Of course I was not aware that time that the compiler is not bound to oblige to inline keyword and can ignore its presence. So, I tried digging around and this is what I gathered from different sources:
  • Compilers may simply not inline if at least one of the following is true:
    • Function is recursive
    • Function contains loops
    • Function size is too huge
  • A compiler may inline a recursive function but place a limit on the level to which it shall 'unroll' the function. This kind of optimization is done by some compilers. So, if what I understood is correct, the example mentioned above may be transformed into this:
int main()
{
        int x = 100;
        printf("\n Value of x : %d", x);
        if(x > 0)
        {
                x = x-1;
               printf("\n Value of x : %d", x);
               if(x > 0)
               {
                       x = x-1;
                       printf("\n Value of x : %d", x);
                       if (x > 0)
                               print_till_zero(x-1);
               }
        }
}

PS: This example assumes that the compiler is considering the limit as 3.

Inline functions: All Good?


Inline functions kind of live on the edge. Their use might not always be beneficial for the following reasons:

  • A process with a large number of inline functions may end up having a huge code size which can lead to thrashing - a state when large amount of computer resources are used to do minimal amount of work. Reason: Increase in the size of executable may result in more disk operation as the system will end up spending most of the time fetching next chunk of code from the disk. 

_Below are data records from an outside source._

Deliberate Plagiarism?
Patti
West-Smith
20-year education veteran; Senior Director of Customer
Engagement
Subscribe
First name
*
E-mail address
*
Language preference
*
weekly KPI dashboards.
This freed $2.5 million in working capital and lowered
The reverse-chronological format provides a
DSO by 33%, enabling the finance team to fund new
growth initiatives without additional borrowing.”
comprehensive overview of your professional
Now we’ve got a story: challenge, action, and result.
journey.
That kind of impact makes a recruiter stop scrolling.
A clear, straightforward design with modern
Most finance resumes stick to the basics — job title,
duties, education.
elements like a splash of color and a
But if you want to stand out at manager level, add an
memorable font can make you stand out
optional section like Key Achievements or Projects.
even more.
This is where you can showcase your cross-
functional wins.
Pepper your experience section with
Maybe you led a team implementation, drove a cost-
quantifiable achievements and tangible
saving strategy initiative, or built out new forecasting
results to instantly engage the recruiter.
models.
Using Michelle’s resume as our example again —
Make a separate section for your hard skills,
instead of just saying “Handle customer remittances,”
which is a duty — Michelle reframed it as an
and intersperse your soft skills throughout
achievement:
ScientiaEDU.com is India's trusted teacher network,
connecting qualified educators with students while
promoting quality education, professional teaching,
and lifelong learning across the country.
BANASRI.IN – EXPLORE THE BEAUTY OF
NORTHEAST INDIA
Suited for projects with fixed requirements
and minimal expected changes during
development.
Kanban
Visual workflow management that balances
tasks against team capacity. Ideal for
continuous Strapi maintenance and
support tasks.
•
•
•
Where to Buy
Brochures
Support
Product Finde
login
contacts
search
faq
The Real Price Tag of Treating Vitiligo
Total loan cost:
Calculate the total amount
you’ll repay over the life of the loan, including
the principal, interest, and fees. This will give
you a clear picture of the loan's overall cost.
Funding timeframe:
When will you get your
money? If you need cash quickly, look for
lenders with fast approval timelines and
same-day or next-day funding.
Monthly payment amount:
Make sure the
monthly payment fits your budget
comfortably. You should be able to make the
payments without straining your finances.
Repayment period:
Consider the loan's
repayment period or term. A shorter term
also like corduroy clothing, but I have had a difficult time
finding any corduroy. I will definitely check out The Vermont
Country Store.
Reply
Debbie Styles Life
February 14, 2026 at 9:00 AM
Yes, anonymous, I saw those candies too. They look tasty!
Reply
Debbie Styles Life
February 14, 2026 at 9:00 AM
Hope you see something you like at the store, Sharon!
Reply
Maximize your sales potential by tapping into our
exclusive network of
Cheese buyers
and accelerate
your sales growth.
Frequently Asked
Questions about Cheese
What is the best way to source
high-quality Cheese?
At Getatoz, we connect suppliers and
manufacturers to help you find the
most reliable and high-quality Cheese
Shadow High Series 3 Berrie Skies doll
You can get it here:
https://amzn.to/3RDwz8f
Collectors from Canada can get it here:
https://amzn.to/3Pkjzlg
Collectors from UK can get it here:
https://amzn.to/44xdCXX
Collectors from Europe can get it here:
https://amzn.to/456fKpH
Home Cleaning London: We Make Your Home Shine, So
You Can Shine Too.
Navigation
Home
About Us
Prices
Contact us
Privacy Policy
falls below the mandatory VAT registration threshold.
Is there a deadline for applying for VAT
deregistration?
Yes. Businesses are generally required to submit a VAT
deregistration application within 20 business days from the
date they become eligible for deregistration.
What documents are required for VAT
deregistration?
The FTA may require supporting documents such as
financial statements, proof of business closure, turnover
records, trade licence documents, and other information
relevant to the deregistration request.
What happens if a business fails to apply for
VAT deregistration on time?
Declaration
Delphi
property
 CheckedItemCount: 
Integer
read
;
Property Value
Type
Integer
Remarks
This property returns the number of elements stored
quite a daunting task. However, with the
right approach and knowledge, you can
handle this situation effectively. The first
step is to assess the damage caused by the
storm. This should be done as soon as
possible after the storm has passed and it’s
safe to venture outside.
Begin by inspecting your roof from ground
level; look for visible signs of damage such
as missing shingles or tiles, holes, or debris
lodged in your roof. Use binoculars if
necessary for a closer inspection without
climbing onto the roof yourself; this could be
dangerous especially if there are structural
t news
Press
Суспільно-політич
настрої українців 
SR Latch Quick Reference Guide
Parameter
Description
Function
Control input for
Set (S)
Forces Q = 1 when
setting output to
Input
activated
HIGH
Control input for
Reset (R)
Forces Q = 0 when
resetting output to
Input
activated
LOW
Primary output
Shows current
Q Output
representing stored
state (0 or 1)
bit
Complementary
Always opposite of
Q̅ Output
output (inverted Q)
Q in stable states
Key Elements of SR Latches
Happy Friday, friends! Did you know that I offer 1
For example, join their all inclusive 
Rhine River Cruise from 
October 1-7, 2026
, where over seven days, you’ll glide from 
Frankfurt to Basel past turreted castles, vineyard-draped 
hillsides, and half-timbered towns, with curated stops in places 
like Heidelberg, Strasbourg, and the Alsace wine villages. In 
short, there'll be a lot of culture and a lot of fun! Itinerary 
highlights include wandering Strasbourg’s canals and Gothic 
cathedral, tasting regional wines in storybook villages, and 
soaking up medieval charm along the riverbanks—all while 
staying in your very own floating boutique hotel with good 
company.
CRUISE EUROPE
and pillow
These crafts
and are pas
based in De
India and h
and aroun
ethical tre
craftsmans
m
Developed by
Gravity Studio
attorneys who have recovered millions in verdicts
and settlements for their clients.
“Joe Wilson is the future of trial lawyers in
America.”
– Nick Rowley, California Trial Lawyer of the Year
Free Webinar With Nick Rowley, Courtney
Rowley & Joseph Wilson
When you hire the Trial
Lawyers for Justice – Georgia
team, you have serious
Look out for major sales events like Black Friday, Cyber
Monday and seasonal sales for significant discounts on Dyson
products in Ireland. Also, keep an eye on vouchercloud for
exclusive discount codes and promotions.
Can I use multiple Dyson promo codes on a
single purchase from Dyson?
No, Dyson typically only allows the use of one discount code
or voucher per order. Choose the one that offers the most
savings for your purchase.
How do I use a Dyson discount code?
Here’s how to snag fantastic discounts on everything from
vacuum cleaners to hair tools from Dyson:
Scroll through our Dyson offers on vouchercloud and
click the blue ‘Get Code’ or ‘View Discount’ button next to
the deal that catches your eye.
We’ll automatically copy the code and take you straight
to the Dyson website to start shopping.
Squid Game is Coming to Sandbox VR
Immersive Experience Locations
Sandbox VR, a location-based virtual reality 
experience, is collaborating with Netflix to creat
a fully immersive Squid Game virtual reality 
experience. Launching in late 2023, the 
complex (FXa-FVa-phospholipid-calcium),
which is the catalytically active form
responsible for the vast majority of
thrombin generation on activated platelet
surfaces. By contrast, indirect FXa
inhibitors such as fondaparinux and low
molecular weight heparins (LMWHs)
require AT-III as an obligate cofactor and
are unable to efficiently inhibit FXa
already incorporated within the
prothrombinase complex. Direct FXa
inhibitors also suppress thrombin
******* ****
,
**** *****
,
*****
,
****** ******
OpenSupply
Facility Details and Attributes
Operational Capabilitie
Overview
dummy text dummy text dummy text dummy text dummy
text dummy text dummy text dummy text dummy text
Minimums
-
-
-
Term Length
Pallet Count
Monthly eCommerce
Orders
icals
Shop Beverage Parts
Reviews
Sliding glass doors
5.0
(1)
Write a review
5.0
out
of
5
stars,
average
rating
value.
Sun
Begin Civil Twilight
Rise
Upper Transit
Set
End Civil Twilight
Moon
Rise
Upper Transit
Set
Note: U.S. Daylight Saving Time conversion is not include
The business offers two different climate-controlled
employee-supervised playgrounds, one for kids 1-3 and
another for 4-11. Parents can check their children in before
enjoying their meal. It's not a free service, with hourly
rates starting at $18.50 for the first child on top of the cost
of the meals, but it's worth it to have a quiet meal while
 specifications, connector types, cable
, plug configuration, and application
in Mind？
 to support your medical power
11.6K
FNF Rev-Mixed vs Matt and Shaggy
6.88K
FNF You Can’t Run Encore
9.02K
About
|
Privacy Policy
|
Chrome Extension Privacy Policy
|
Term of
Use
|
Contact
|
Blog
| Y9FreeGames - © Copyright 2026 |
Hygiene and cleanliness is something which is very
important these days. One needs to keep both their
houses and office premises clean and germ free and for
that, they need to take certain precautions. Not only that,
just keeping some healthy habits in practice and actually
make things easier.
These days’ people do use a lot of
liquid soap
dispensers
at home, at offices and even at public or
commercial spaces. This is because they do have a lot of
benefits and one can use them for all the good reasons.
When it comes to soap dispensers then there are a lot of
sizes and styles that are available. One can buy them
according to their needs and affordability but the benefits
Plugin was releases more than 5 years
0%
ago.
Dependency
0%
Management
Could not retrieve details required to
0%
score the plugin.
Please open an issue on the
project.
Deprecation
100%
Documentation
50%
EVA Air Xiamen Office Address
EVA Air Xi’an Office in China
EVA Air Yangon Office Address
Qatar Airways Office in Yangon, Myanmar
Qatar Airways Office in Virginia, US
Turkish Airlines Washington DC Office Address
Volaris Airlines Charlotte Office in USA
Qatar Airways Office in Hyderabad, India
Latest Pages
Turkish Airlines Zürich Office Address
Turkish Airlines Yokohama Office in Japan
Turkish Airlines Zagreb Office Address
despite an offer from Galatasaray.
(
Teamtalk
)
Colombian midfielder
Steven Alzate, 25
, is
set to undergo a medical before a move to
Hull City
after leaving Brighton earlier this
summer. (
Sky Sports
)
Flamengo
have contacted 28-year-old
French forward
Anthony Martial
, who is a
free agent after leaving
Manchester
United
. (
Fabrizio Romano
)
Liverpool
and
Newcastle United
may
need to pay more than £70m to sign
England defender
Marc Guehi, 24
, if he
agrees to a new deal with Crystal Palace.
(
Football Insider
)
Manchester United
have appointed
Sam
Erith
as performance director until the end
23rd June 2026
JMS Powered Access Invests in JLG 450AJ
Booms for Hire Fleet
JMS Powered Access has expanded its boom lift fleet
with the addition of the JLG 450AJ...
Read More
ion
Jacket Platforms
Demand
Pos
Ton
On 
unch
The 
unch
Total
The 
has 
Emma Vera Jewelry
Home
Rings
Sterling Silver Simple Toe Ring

On the other hand, inlining may also prevent thrashing. The working set size (number of pages that need to be in memory at once) might go down even if the executable size goes up. When f() calls g(), the code is often on two distinct pages; when the compiler procedurally integrates the code of g() into f(), the code is often on the same page.

  • The increased code size may sometimes cause a critical section of code to no longer fit in the cache resulting in cache misses causing slowdown.
  • In systems like embedded systems where code size is more important than speed, inlining is not generally advantageous.

To wrap up, everything has a bright and a dark side and same holds true for Inline Functions as well. Use them judiciously and you may find a performance improvement but beware of downsides also and just don't rely on them blindly.